ACTION ITEM
A single number is required: how many lines in the data below contain "情報収集".

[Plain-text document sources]
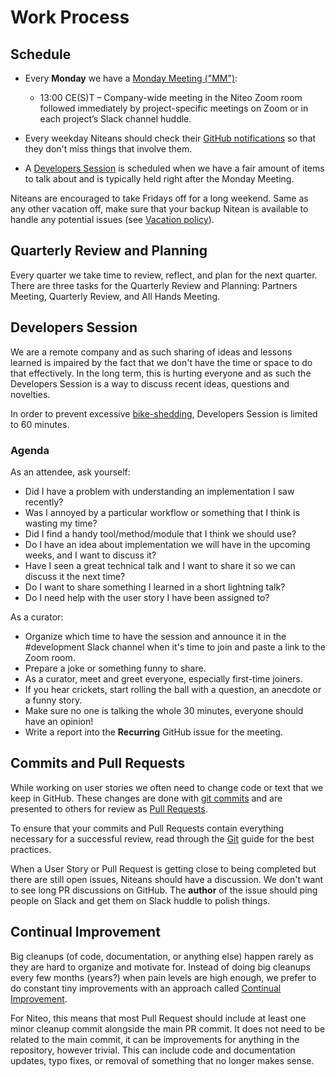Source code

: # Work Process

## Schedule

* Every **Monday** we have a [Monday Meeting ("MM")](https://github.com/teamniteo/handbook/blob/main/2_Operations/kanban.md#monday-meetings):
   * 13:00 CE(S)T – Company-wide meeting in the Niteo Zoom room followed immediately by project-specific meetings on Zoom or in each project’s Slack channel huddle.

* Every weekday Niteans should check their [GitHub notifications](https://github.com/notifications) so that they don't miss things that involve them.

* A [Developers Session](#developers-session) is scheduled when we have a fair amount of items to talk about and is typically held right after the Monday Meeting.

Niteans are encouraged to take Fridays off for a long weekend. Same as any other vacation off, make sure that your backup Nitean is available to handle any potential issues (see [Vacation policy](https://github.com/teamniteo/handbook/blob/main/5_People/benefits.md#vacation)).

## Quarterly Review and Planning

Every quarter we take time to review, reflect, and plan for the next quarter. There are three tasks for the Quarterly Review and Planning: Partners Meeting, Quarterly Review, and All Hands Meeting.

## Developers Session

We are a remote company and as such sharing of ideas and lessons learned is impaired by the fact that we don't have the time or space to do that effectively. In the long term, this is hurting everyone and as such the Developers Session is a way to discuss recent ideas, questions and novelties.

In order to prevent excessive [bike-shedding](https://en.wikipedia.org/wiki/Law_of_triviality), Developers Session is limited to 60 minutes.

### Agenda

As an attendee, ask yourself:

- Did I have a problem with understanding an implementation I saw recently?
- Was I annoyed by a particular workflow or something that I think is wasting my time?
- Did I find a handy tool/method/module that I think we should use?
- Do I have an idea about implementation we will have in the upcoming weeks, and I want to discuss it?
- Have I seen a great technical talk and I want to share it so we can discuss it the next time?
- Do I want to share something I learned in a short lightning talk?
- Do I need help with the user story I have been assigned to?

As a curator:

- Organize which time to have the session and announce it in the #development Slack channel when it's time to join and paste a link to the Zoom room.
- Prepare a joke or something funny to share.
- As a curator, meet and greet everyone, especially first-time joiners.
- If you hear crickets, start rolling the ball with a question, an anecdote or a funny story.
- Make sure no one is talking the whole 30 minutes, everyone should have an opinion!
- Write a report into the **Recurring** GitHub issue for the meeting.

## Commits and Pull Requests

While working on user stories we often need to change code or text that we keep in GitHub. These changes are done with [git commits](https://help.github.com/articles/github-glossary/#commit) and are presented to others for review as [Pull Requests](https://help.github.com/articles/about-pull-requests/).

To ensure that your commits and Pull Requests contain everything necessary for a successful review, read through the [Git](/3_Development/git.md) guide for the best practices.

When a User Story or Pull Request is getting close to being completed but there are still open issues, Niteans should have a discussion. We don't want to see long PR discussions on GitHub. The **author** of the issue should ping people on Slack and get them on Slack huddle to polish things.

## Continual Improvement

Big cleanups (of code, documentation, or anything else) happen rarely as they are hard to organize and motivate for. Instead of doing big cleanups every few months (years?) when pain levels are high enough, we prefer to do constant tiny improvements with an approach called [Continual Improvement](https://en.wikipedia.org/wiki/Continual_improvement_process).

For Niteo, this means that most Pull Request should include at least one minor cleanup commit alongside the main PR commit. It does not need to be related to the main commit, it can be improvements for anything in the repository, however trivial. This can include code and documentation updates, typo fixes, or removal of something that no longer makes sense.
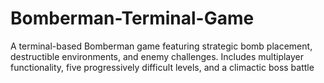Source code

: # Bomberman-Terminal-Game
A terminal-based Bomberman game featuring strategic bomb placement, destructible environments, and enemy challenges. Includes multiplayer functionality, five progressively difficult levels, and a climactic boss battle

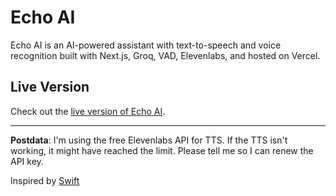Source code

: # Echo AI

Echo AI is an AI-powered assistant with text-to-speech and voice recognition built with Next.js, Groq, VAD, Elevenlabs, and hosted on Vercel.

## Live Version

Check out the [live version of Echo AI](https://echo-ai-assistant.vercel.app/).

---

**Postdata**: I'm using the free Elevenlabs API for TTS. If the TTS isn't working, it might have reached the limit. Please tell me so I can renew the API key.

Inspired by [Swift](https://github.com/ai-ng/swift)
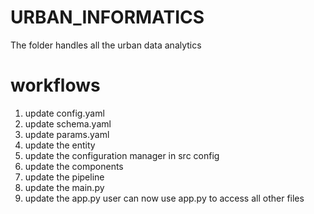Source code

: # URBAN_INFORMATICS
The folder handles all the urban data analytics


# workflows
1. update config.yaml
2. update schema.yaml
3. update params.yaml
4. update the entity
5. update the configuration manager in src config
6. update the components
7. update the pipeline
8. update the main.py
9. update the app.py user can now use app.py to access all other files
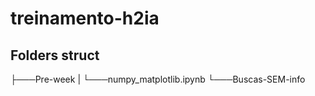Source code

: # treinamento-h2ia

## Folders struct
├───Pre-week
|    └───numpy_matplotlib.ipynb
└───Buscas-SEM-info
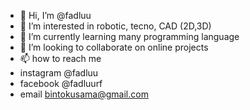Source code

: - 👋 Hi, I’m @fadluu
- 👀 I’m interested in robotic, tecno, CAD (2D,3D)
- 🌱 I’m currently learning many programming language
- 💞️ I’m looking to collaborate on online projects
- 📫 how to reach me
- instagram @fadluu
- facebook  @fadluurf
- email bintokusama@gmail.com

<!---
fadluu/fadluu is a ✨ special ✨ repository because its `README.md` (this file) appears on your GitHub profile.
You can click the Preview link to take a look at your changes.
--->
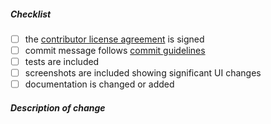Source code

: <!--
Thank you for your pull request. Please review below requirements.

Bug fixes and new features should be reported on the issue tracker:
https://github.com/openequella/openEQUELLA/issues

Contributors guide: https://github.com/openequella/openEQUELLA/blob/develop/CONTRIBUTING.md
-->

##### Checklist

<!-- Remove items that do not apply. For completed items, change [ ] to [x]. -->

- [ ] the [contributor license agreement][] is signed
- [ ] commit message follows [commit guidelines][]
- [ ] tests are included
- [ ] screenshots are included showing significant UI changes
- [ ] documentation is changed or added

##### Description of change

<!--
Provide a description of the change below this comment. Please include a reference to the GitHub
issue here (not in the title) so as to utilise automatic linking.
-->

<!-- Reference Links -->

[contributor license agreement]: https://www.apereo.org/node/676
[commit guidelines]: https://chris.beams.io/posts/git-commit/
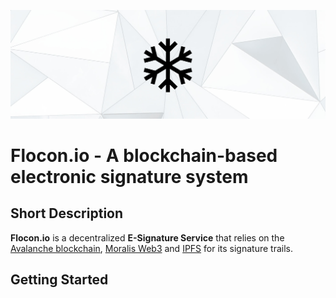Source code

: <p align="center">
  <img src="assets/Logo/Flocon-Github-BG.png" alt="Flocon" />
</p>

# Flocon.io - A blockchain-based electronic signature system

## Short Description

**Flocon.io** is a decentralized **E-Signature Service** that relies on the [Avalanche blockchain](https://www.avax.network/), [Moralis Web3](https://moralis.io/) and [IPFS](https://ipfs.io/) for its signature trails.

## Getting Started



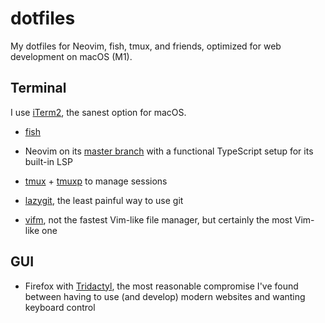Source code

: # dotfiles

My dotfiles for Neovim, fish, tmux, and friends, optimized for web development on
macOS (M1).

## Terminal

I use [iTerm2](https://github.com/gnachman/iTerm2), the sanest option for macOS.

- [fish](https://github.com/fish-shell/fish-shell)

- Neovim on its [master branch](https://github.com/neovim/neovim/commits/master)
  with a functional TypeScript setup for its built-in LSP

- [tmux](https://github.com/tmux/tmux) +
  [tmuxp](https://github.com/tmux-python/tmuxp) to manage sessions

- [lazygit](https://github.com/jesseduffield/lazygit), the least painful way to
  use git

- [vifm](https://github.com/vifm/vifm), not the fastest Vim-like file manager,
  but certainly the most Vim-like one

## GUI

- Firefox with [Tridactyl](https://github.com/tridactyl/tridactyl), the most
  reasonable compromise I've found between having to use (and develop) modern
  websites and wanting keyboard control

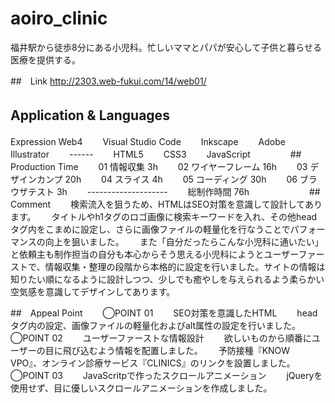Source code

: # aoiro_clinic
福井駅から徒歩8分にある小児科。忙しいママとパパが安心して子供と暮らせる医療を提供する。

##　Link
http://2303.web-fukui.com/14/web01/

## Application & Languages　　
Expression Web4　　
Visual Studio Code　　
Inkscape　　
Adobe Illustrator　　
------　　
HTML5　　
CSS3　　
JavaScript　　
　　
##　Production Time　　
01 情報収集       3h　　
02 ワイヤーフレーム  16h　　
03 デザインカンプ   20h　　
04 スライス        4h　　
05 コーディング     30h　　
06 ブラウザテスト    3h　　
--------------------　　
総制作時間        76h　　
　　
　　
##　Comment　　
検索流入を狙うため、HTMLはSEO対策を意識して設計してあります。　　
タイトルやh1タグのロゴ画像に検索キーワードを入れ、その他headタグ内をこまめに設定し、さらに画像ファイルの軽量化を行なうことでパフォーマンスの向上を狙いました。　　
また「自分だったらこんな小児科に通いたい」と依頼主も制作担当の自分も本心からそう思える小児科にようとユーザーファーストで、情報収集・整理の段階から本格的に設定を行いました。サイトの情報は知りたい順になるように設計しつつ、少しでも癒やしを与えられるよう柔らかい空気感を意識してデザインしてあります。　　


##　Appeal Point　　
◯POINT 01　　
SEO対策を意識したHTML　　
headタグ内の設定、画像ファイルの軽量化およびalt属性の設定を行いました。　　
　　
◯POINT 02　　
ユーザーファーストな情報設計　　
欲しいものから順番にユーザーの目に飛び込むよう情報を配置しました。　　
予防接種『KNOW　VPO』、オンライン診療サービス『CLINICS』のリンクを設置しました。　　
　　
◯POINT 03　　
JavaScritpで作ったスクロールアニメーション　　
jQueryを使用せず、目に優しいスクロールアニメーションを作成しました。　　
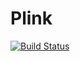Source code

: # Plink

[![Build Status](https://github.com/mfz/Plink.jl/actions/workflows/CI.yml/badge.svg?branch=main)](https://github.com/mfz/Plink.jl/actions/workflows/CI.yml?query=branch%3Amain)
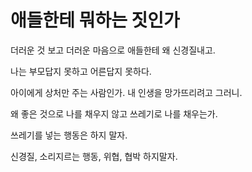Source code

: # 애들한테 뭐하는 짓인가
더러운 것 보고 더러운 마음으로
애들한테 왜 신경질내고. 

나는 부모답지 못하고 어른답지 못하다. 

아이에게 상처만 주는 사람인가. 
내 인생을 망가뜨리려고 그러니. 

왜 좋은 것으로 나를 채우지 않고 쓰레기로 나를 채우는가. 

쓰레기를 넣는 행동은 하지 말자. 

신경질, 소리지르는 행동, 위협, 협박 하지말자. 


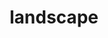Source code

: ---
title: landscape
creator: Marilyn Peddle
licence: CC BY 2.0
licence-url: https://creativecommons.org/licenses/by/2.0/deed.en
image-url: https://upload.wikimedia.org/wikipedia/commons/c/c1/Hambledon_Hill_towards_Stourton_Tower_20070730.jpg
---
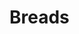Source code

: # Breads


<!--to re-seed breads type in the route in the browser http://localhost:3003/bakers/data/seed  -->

RESPONSE TO THIS TASK
2